June Havoc
Theatre
132 W. 36th St.
(212) 868-2055
Review by Christopher Zara
In his new comedy/drama December
Fools, Tony-nominated playwright Sherman Yellen (The Rothschilds) serves up
a rather bland examination of a fictional composer's postmortem fame and its
effects on his surviving family. Deceased ivory-tickler Alexander Temple has
Irving Berlin-like renown among Broadway cliques, yet his iconic status still
dictates life circumstances for the two people who were closest to him. Temple's
widow, Gloria, spends her days in her Fifth Avenue penthouse working to preserve
her husband's musical legacy; his daughter Marcie, meanwhile, seeks to escape
Daddy's shadow through a mediocre art career in New Mexico. Trouble erupts when
Marcie returns to New York for the holidays and stumbles upon a drawer full of
un-mailed letters, written by Gloria only for the sake of personal venting, yet
containing many juicy family secrets. Offended by her mother's concealment,
Marcie acts in typical, spoiled-rich-girl fashion: she addresses the letters to
their unintended recipients and mails them off.

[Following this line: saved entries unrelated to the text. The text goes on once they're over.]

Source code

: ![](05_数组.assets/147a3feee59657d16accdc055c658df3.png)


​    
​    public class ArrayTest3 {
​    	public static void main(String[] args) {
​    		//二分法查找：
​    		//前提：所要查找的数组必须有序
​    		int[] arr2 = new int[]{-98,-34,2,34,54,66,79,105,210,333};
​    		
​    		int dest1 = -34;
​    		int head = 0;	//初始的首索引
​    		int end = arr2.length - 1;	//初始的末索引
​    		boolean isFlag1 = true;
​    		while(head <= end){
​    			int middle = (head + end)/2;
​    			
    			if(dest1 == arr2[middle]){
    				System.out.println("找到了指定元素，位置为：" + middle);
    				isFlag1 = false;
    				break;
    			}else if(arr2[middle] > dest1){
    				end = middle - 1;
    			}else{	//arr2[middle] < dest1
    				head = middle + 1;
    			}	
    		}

Such a setup provides ample opportunity for both hilarious farce and scathing
drama, but neither of these manifests in Yellen's script which lacks the
cleverness to pull it off. As a whole, December Fools is full of missed
opportunities. The character of Marcie, for instance, could've been an
interesting one
— a satirical take on the Julian Lennons and Jakob Dylans of the
world whose famous names ruthlessly hinder their own artistic merits. Yellen has
written Marcie with such scarce likeability that we find ourselves reveling in
her lack of accomplishments.
The cast does manage to turn in some engaging moments. As Gloria, Elizabeth
Shepherd adeptly reveals the unspoken frustrations of a woman who has no
identity other than that of a legend's widow. Shepherd's flashback monologues
are particularly compelling, yet she lacks chemistry with the other performers,
especially Arleigh Richards, who plays Marcie. The discourse between these two
is far too clumsy to be credible mother-daughter jostling.
There's a moment in December Fools where Gloria laments the passing of
her husband's golden Broadway era. "Theater ain't what it used to be," she
sighs. We sigh as well, but more at her than with her.